Яэль поджала губы на манер кроткой и скромной Мины. Маска хорошей маленькой жительницы Рейха. И только в невидимых глазу местах она бушевала: пальцы внутри сапог крепко сжались. Рука скользнула обратно в карман куртки, где лежал ее надежный пистолет «Вальтер П-38».
Второй солдат закрыл книжицу: печать Рейха на обложке – все, что могла видеть Яэль. Крылья орла были неподвижны: двойной салют. Венок и витой крест легко висели в его когтях. Все столь же черное, как чудовищный дым. Та же чернота, что вырастет внутри Яэль, если она позволит воспоминаниям снова накатить на нее.
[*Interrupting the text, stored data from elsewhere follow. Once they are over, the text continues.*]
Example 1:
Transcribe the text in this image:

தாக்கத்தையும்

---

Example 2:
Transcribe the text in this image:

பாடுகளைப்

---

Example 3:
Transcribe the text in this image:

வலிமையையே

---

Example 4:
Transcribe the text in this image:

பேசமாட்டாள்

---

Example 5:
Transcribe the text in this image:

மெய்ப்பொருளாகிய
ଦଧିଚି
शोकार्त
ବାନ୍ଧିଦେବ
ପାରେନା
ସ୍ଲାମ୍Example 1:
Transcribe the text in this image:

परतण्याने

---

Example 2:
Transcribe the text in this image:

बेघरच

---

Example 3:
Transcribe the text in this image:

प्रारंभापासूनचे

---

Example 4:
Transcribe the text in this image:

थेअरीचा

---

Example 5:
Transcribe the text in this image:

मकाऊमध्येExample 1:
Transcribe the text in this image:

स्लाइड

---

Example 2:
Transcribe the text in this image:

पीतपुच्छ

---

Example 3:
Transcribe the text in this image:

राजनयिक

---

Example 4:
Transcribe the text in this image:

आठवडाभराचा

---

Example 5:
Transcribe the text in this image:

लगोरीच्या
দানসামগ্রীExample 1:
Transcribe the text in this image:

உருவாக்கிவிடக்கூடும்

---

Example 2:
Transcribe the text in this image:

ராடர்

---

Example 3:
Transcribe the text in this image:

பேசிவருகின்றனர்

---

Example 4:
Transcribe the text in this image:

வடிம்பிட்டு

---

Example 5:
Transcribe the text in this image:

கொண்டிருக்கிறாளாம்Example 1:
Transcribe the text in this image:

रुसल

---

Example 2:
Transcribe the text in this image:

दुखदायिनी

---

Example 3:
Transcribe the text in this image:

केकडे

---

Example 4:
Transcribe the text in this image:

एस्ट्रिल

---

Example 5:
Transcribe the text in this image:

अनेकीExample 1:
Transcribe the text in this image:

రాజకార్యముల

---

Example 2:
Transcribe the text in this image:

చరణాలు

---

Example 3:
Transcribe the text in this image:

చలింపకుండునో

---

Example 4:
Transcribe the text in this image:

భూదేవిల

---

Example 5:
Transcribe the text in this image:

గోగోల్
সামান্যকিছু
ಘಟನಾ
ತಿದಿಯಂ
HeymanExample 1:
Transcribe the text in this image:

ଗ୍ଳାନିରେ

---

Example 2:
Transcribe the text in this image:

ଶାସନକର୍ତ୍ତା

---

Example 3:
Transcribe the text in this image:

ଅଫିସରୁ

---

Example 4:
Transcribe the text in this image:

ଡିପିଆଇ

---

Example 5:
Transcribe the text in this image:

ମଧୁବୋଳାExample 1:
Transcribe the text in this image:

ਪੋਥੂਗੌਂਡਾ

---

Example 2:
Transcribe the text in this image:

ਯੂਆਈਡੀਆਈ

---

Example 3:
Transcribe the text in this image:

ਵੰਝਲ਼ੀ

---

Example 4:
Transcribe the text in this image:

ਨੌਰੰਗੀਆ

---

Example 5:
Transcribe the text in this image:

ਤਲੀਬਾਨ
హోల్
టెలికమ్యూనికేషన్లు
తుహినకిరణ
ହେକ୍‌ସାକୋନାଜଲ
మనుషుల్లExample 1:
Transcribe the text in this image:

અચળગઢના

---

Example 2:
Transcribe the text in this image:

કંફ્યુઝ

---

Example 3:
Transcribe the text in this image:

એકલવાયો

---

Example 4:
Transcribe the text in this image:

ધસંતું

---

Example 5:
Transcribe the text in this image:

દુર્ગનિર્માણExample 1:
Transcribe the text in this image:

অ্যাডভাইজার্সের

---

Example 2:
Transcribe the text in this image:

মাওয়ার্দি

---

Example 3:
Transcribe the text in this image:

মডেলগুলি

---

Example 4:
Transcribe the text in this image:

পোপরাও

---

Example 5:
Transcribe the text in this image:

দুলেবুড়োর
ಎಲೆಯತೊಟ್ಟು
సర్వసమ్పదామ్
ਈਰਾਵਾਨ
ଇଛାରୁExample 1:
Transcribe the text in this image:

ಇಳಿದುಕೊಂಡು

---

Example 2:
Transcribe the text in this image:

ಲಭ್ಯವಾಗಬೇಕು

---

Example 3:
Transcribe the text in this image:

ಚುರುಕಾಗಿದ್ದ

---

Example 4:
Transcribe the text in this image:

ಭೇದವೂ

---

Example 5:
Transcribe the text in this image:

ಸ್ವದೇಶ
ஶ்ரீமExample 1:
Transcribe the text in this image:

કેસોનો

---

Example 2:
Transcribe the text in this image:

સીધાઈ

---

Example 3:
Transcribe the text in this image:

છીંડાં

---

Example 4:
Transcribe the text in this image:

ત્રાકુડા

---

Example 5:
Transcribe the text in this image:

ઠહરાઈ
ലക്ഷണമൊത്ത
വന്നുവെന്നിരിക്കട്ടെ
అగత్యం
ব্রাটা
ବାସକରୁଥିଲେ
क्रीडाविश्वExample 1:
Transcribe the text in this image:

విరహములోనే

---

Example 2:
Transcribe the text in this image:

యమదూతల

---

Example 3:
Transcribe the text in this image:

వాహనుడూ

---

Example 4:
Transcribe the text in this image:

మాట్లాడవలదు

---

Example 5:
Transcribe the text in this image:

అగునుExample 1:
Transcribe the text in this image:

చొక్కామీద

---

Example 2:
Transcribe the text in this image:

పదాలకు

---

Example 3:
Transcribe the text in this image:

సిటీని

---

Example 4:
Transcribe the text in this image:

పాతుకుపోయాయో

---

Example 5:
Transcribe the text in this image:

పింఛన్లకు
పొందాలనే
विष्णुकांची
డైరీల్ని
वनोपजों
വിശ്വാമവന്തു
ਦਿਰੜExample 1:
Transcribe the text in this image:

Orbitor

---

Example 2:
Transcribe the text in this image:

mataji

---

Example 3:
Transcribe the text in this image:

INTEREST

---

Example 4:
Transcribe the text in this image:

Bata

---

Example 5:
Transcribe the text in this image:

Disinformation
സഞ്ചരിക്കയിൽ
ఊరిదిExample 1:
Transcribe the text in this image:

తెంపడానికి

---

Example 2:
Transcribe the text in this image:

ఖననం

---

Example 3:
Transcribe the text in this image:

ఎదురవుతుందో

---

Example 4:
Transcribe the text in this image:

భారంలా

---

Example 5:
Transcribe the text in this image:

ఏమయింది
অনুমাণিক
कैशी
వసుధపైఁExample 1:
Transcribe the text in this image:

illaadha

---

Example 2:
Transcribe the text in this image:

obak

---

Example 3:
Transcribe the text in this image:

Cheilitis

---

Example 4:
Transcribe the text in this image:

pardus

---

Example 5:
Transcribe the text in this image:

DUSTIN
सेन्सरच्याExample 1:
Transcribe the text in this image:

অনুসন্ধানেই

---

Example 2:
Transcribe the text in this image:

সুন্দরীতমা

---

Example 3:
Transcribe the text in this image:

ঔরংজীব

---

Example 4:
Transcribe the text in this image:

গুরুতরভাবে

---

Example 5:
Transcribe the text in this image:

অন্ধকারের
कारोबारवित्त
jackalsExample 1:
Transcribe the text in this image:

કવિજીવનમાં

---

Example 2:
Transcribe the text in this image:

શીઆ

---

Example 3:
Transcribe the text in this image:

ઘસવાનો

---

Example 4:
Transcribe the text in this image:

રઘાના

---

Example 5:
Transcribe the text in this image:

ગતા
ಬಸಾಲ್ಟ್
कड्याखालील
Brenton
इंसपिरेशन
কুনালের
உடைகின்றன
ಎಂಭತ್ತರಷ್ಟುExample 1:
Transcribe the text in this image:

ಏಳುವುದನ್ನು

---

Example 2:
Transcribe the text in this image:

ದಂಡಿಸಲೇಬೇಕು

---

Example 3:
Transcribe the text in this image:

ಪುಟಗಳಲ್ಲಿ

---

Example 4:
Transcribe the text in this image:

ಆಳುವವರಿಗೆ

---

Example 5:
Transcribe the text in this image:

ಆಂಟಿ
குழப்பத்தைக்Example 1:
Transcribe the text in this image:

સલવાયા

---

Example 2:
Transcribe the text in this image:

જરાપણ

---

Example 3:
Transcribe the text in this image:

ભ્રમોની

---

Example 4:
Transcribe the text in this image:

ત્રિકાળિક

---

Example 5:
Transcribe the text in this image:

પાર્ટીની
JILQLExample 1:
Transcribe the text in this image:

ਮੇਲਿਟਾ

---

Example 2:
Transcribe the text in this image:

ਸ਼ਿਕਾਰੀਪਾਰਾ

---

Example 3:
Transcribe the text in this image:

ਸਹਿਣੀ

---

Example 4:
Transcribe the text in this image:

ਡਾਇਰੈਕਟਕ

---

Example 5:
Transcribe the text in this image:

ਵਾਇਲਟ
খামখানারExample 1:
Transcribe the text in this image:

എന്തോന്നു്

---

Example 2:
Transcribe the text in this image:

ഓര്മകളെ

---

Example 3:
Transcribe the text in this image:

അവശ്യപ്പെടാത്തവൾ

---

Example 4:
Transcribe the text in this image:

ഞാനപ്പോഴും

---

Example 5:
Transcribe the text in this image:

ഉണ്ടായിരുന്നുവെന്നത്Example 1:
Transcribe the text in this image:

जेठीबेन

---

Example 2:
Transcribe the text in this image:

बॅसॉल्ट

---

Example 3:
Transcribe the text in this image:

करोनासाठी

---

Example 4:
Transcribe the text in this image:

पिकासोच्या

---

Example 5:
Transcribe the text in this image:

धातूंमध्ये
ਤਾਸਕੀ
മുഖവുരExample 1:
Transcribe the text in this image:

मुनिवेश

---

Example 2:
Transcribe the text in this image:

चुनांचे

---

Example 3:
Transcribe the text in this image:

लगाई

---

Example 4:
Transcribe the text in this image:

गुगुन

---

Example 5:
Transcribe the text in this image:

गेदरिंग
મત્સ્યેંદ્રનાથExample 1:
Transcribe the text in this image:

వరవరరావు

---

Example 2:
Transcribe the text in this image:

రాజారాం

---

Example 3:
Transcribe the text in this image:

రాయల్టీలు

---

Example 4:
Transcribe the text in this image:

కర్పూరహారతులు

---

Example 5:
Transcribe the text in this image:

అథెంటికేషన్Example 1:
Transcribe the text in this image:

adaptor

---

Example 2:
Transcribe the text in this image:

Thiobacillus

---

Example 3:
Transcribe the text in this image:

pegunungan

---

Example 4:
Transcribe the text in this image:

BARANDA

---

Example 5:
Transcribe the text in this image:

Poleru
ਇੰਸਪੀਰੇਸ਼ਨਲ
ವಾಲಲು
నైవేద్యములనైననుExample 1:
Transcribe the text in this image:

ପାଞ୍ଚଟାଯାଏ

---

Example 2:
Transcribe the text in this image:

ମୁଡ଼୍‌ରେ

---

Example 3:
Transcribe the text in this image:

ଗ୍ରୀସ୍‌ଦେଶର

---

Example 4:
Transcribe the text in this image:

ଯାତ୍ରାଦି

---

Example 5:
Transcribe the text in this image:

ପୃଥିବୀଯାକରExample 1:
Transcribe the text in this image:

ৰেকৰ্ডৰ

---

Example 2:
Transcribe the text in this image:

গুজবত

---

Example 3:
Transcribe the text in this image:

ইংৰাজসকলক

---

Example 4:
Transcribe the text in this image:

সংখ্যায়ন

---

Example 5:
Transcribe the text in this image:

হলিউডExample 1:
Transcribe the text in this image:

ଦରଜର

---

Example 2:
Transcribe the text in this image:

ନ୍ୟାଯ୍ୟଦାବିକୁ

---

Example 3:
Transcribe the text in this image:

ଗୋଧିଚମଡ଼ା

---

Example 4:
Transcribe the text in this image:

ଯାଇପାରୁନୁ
– Все, кажется, в порядке, фройляйн Ягер. – Он протянул ей книжицу Мины.
Яэль ощущала привкус дыма в горле. Пальцы ног щелкали – поп, поп, поп – маленькими, тихими выстрелами внутри сапог.
Для воспоминаний было время и место. Была цель, ждущая ярости ее мести. Этот вечер, эта улица, эти мужчины не были ни тем, ни другим.
Ее рука соскользнула с пистолета. Вместо этого Яэль протянула руку и схватила документы.
– Спасибо, – поблагодарила она, пряча страницы жизни другой девушки поглубже в куртку. – Я должна идти. Моя мать будет беспокоиться.
Второй солдат кивнул: «Конечно, фройляйн Ягер. Сожалеем, что задержали вас».
Она пошла. Затолкав ладонь в один из карманов, Яэль сжала талисманы, которые там хранила: затупленная канцелярская кнопка, деревянная кукла размером с горошину с безмятежным лицом. Один за другим пальцы на ногах расправлялись. Постепенно чернота отступила, вернулась к своему беспокойному сну.
– Аккуратнее с бродячими собаками! – крикнул ей вслед первый солдат.
Яэль поднял руку в знак признательности, но не обернулась. Она покончила с солдатами и бродягами.
Ей предстояло встретиться с куда более страшными вещами.